This project implements an automated photo quality evaluation system that analyzes group photos by detecting faces and assessing multiple attributes such as smile intensity, eye openness, gaze direction, image composition, and sharpness. The goal is to help users quickly select the best photos from group shots.
- Python 3.10
Install all dependencies using the provided requirements.txt file:
pip install -r requirements.txtKey dependencies include (versions may vary):
mediapipe==0.10.21
numpy==1.26.4
opencv-contrib-python==4.11.0.86
opencv-python==4.7.0
Pillow==9.4.0
requests==2.32.3
retina-face==0.0.17
scikit-learn==1.6.1
scipy==1.15.2
torch==2.7.0
torchvision==0.22.0
ultralytics==8.3.120
- Prepare multiple group photos you want to evaluate and place them into the folder named
group_photos. - Run the script
main.py. - For each photo, the program will automatically detect and crop every face, then display each cropped face one by one.

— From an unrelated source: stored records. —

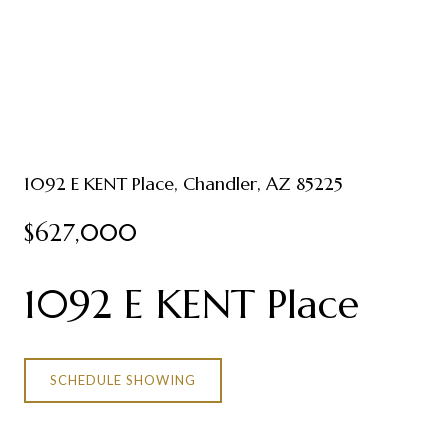
1092 E KENT Place, Chandler, AZ 85225
$627,000
1092 E KENT Place
SCHEDULE SHOWING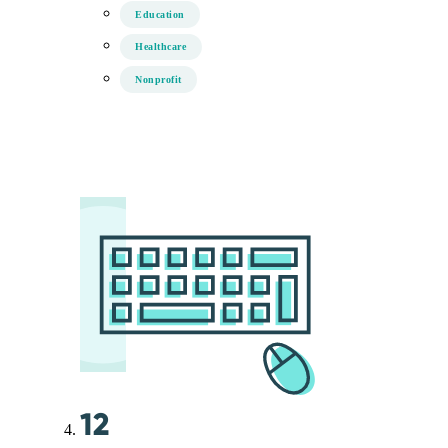
Education
Healthcare
Nonprofit
12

- For each detected face, adjust the weight according to its importance. A higher weight means the face’s expression has more influence on the photo’s overall score.

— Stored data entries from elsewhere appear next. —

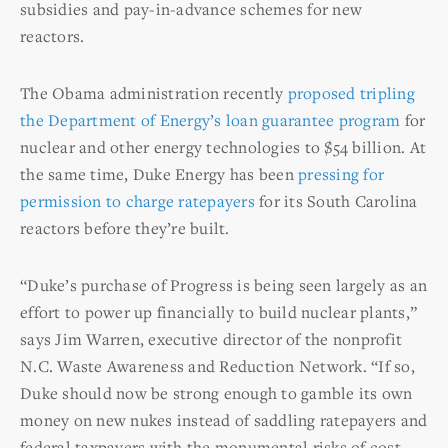
subsidies and pay-in-advance schemes for new
reactors.
The Obama administration recently
proposed tripling
the Department of Energy’s loan guarantee program
for
nuclear and other energy technologies to $54 billion. At
the same time, Duke Energy has been
pressing for
permission to charge ratepayers
for its South Carolina
reactors before they’re built.
“Duke’s purchase of Progress is being seen largely as an
effort to power up financially to build nuclear plants,”
says Jim Warren, executive director of the nonprofit
N.C. Waste Awareness and Reduction Network. “If so,
Duke should now be strong enough to gamble its own
money on new nukes instead of saddling ratepayers and
federal taxpayers with the monumental risks of cost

- Sometimes the system may detect strangers or unwanted faces; in this case, set the weight to 0 to exclude that face from contributing to the score.
- After adjusting the weights for all faces in the photo, click Confirm to proceed.

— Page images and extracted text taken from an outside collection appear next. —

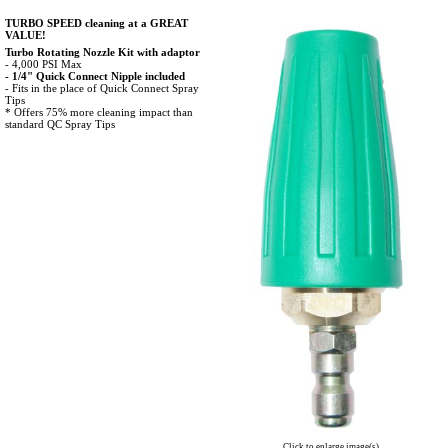
TURBO SPEED cleaning at a GREAT
VALUE!
Turbo Rotating Nozzle Kit with adaptor
- 4,000 PSI Max
- 1/4" Quick Connect Nipple included
- Fits in the place of Quick Connect Spray
Tips
* Offers 75% more cleaning impact than
standard QC Spray Tips
Click to enlarge image(s)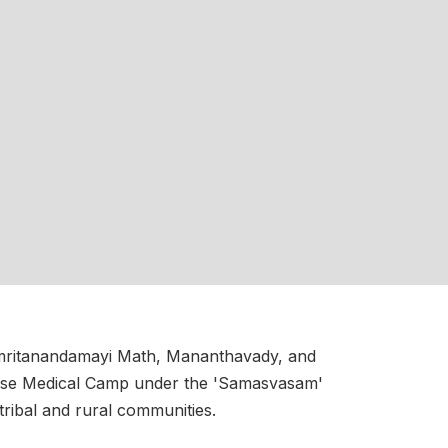
 Amritanandamayi Math, Mananthavady, and
sease Medical Camp under the 'Samasvasam'
 tribal and rural communities.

- Repeat the adjustment process for every photo in the folder.
- Once all photos have been processed, the program will output the score for each photo.
- You can then select the photo with the highest score as the final choice.
-
Smile score weight: 0.20
-
Eye openness weight: 0.40
-
Gaze score weight: 0.15
-
Blur score weight: 0.15
-
Composition score weight: 0.10
(These weights can be adjusted in the main script.)
We conducted an evaluation using 10 different group sets, each containing 5 photos. For each set, participants voted to select the most visually appealing group photo as the ground truth standard.
We then scored all photos using both our proposed multi-factor model and a baseline method relying solely on smile detection. By comparing the scores with the human voting results, we calculated the accuracy of selecting the best photo.
The baseline method achieved an accuracy of 46%, whereas our proposed model improved this to 76%, demonstrating a significant performance gain.
This result indicates that incorporating multiple facial attributes and image quality metrics leads to more reliable and human-aligned photo quality assessment compared to using smile detection alone.